Bundesverfassungsgericht Ist die Masern-Impfpflicht rechtens?
2020 wurde in Kitas und Schulen eine Impfpflicht gegen Masern eingeführt - dagegen hatten mehrere Familien geklagt. Das Bundesverfassungsgericht verkündet heute seine endgültige Entscheidung, ob die Pflicht rechtens ist.
Heute wollen sie lieber nicht in der Öffentlichkeit für ihr Anliegen werben - die Eltern, die in ihrem juristischen Kampf gegen die Masern-Impfpflicht bis vor das Bundesverfassungsgericht gezogen sind. Aber für sie ist die Impfpflicht ein unzulässiger Eingriff in das Recht der Kinder auf körperliche Unversehrtheit und in ihr Erziehungsrecht als Eltern.
Alexander Konietzky vom Verein "Ärzte für individuelle Impfentscheidungen", der auch vom Gericht gehört wurde, erklärt, warum sein Verein gegen die Impfpflicht ist: "Wir wenden dieses Prozedere ja an einem gesunden Menschen an, und der sollte mindestens darüber wohl informiert sein und dann darüber auch frei entscheiden können."

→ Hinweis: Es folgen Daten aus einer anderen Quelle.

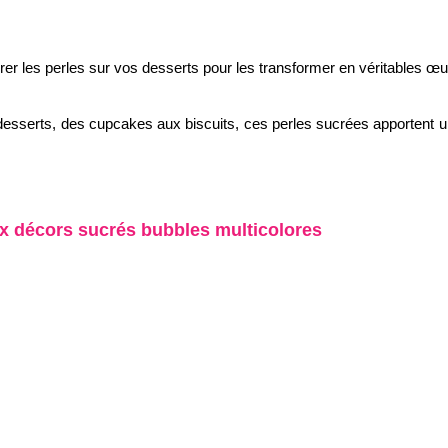
drer les perles sur vos desserts pour les transformer en véritables œuv
esserts, des cupcakes aux biscuits, ces perles sucrées apportent un
ux décors sucrés bubbles multicolores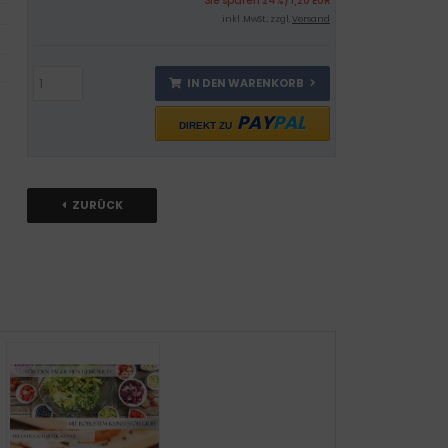
Sie sparen 24% / 1,20 EUR
inkl .MwSt., zzgl.
Versand
IN DEN WARENKORB
PAY
PAL
DIREKT ZU
ZURÜCK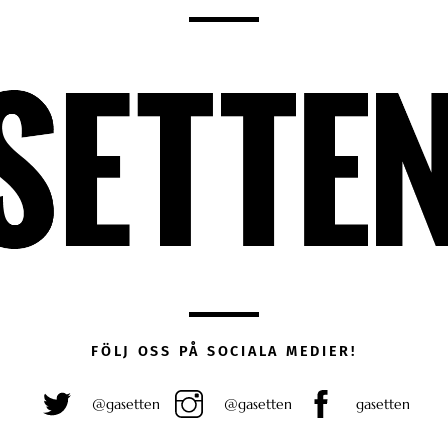
FÖLJ OSS PÅ SOCIALA MEDIER!
@gasetten
@gasetten
gasetten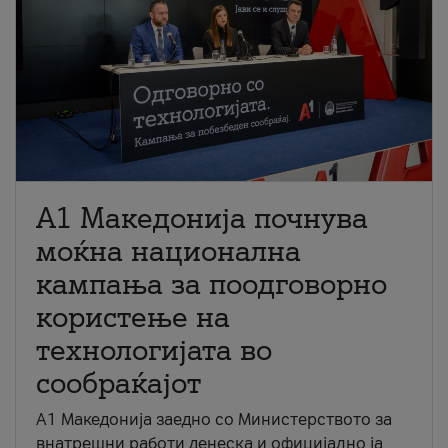
A1 Македонија почнува
моќна национална
кампања за поодговорно
користење на
технологијата во
сообраќајот
A1 Македонија заедно со Министерството за
внатрешни работи денеска и официјално ја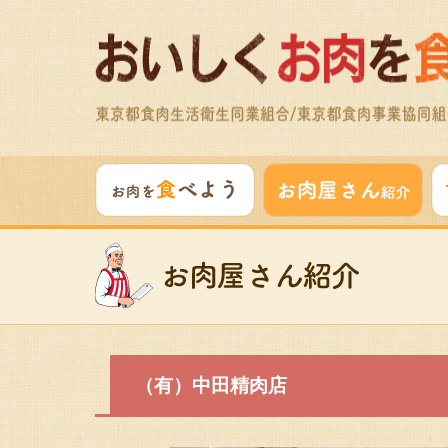
（有）中田精肉店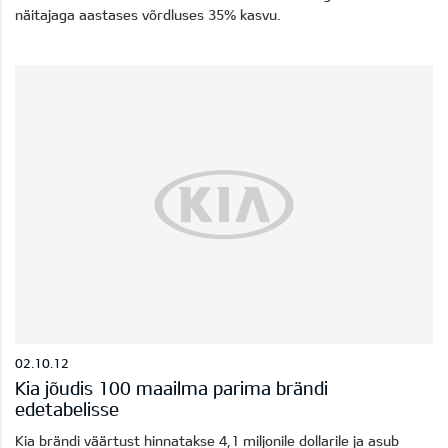
näitajaga aastases võrdluses 35% kasvu.
02.10.12
Kia jõudis 100 maailma parima brändi
edetabelisse
Kia brändi väärtust hinnatakse 4,1 miljonile dollarile ja asub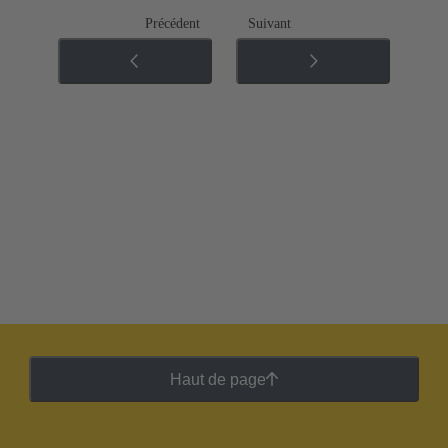
Précédent
Suivant
Haut de page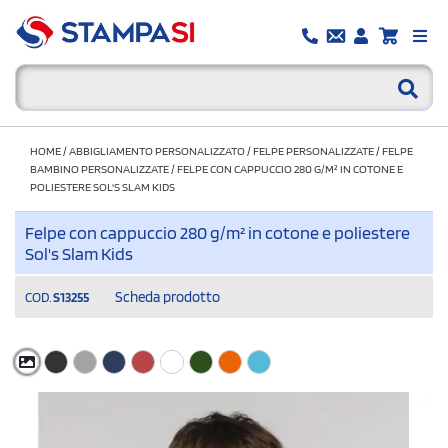
HOME
/
ABBIGLIAMENTO PERSONALIZZATO
/
FELPE PERSONALIZZATE
/
FELPE
BAMBINO PERSONALIZZATE
/
FELPE CON CAPPUCCIO 280 G/M² IN COTONE E
POLIESTERE SOL'S SLAM KIDS
Felpe con cappuccio 280 g/m² in cotone e poliestere
Sol's Slam Kids
Scheda prodotto
COD.
S13255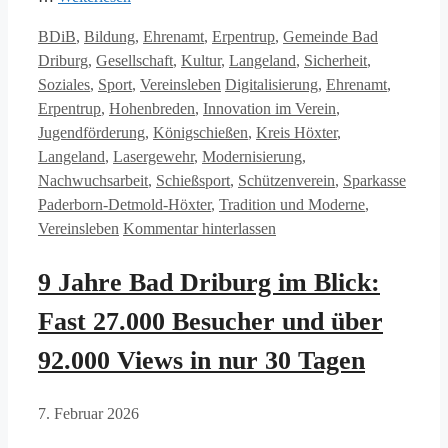
Kategorien
BDiB
,
Bildung
,
Ehrenamt
,
Erpentrup
,
Gemeinde Bad
Driburg
,
Gesellschaft
,
Kultur
,
Langeland
,
Sicherheit
,
Schlagwörter
Soziales
,
Sport
,
Vereinsleben
Digitalisierung
,
Ehrenamt
,
Erpentrup
,
Hohenbreden
,
Innovation im Verein
,
Jugendförderung
,
Königschießen
,
Kreis Höxter
,
Langeland
,
Lasergewehr
,
Modernisierung
,
Nachwuchsarbeit
,
Schießsport
,
Schützenverein
,
Sparkasse
Paderborn-Detmold-Höxter
,
Tradition und Moderne
,
Vereinsleben
Kommentar hinterlassen
9 Jahre Bad Driburg im Blick:
Fast 27.000 Besucher und über
92.000 Views in nur 30 Tagen
7. Februar 2026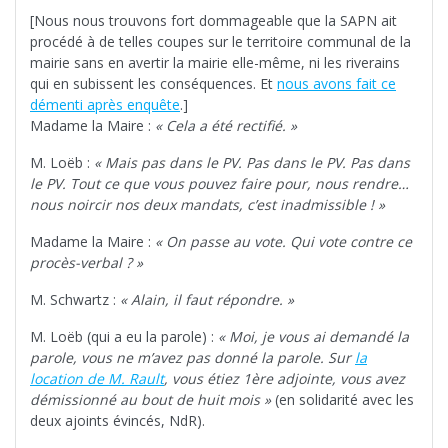
[Nous nous trouvons fort dommageable que la SAPN ait
procédé à de telles coupes sur le territoire communal de la
mairie sans en avertir la mairie elle-même, ni les riverains
qui en subissent les conséquences. Et
nous avons fait ce
démenti après enquête
.]
Madame la Maire :
« Cela a été rectifié. »
M. Loëb :
« Mais pas dans le PV. Pas dans le PV. Pas dans
le PV. Tout ce que vous pouvez faire pour, nous rendre…
nous noircir nos deux mandats, c’est inadmissible ! »
Madame la Maire :
« On passe au vote. Qui vote contre ce
procès-verbal ? »
M. Schwartz :
« Alain, il faut répondre. »
M. Loëb (qui a eu la parole) :
« Moi, je vous ai demandé la
parole, vous ne m’avez pas donné la parole. Sur
la
location de M. Rault
, vous étiez 1ère adjointe, vous avez
démissionné au bout de huit mois »
(en solidarité avec les
deux ajoints évincés, NdR).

Nachweispflicht seit März 2020
Seit März 2020 müssen Eltern, die ihr Kind in einer Kita, bei einer Tagesmutter oder bei einer Schule anmelden wollen, nachweisen, dass es gegen Masern geimpft ist. Oder dass es schon die Masern hatte. Seit diesem August muss das auch für die Kinder nachgeholt werden, die 2020 schon längst in einer solchen Einrichtung untergebracht waren. Ohne Nachweis darf die Betreuung von Kindergartenkindern verweigert werden. Bei Schulkindern geht zwar im Zweifel die Schulpflicht vor, Ungeimpfte dürfen also weiter zur Schule gehen. Den Eltern droht aber ein empfindliches Bußgeld.

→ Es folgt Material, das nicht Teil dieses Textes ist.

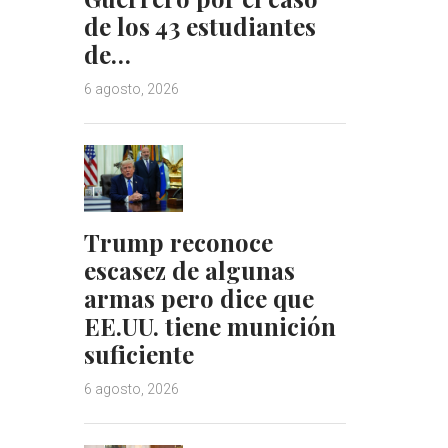
de los 43 estudiantes
de…
6 agosto, 2026
Trump reconoce
escasez de algunas
armas pero dice que
EE.UU. tiene munición
suficiente
6 agosto, 2026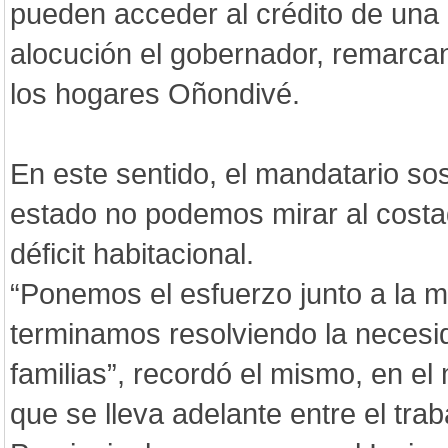
pueden acceder al crédito de una c
alocución el gobernador, remarca
los hogares Oñondivé.
En este sentido, el mandatario s
estado no podemos mirar al costad
déficit habitacional.
“Ponemos el esfuerzo junto a la m
terminamos resolviendo la necesi
familias”, recordó el mismo, en e
que se lleva adelante entre el trab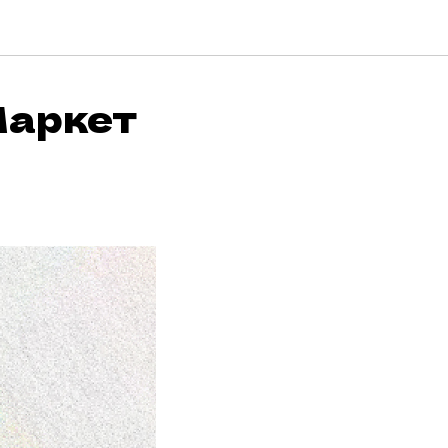
Маркет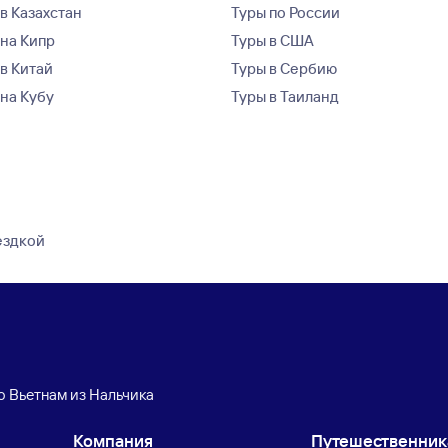
в Казахстан
Туры по России
 на Кипр
Туры в США
 в Китай
Туры в Сербию
 на Кубу
Туры в Таиланд
ездкой
о Вьетнам из Нальчика
Компания
Путешественни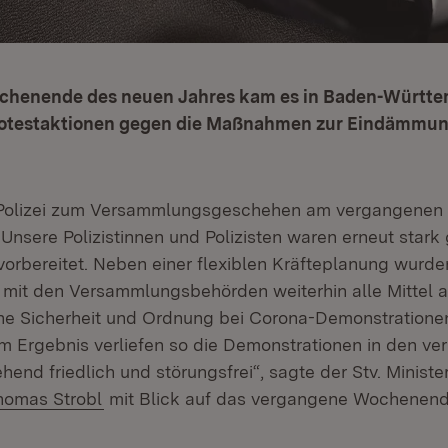
chenende des neuen Jahres kam es in Baden-Württe
otestaktionen gegen die Maßnahmen zur Eindämmun
r Polizei zum Versammlungsgeschehen am vergangene
s. Unsere Polizistinnen und Polizisten waren erneut stark
vorbereitet. Neben einer flexiblen Kräfteplanung wurde
 mit den Versammlungsbehörden weiterhin alle Mittel 
che Sicherheit und Ordnung bei Corona-Demonstratione
Im Ergebnis verliefen so die Demonstrationen in den v
end friedlich und störungsfrei“, sagte der Stv. Minist
homas Strobl
mit Blick auf das vergangene Wochenend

Im Mai 2020 hatten sich die Verfassungsrichterinnen und -richter schon mal zur Masern-Impfpflicht geäußert. Das war allerdings nur das Eilverfahren, also eine vorläufige Prüfung. Damals hatten sie die Masern-Impfpflicht erstmal weiterlaufen lassen. Das Interesse der Allgemeinheit, gesundheitliche Risiken abzuwehren, gehe zunächst vor. Heute aber kommt nun die endgültige Entscheidung - und denkbar ist, dass das Gericht darin nicht nur etwas zur Masern-Impfpflicht sagt, sondern allgemein zur Pflicht, sich impfen zu lassen.
Für Rechtsprofessor Steffen Augsberg ist das eine durchaus schwierige Abwägung, denn: "Man muss natürlich sehen, dass eine Impfpflicht prinzipiell eine relativ weitreichende Grundrechte beeinträchtigende Maßnahme ist."

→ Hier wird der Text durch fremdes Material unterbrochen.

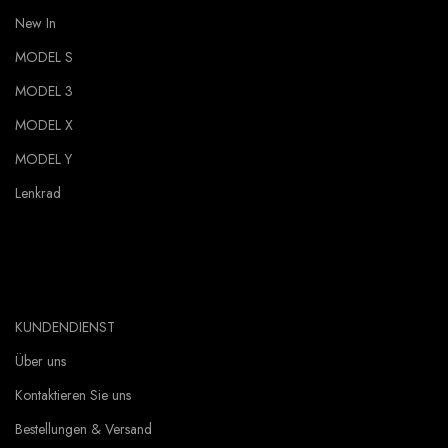
New In
MODEL S
MODEL 3
MODEL X
MODEL Y
Lenkrad
KUNDENDIENST
Über uns
Kontaktieren Sie uns
Bestellungen & Versand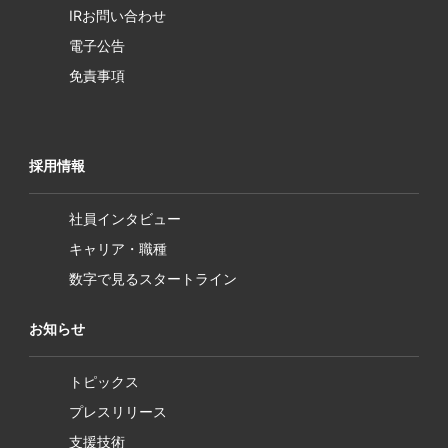
IRお問い合わせ
電子公告
免責事項
採用情報
社員インタビュー
キャリア・職種
数字で見るスタートライン
お知らせ
トピックス
プレスリリース
支援技術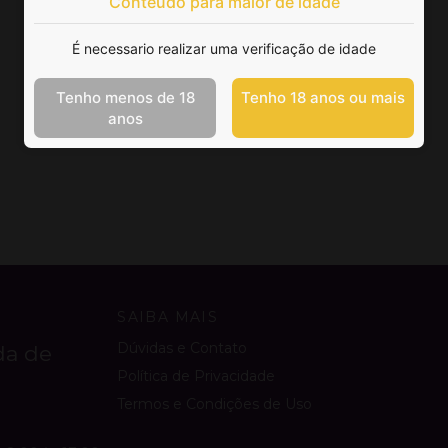
Conteúdo para maior de idade
É necessario realizar uma verificação de idade
Tenho menos de 18
Tenho 18 anos ou mais
anos
SAIBA MAIS
Dúvidas e Contato
da de
Política de Privacidade
Termos e Condições de Uso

Ein Hinweis, wie es ausgehen könnte, liefert der Europäische Gerichtshof für Menschenrechte in Straßburg. Der hatte 2020 eine tschechische Impfpflicht durchgehen lassen, mit dem Hinweis, dass das die einzelnen Länder im Sinne der Gesundheitsfürsorge selbst regeln können. Ähnlich, so vermutet Augsberg, wird es das Bundesverfassungsgericht machen: "Im Zweifel, würde ich vermuten, sagt das Verfassungsgericht: Das ist alles Einschätzungsspielraum. Das ist ja auch der Sinn im demokratischen Verfahren, sich nicht an die Stelle des Gesetzgebers zu setzen. Es ist noch im Rahmen dessen, was man sich verfassungsrechtlich vorstellen kann."
Argumente aus Corona-Debatte könnten Rolle spielen
Außerdem hat sich das Verfassungsgericht zwischenzeitlich mit einer ganz anderen Impfpflicht beschäftigt - mit der Impfung gegen Corona für Menschen, die etwa im Gesundheitswesen arbeiten. Diese Impfpflicht hat das Gericht abgesegnet, mit dem Hinweis, der Gesetzgeber habe einen weiten Spielraum. Und das Ziel, durch die Impfung für besonders schutzbedürftige Menschen zu sorgen, sei in Ordnung. Gut möglich, dass diese Argumente heute in der endgültigen Entscheidung zur Masern-Impfpflicht ebenfalls eine Rolle spielen.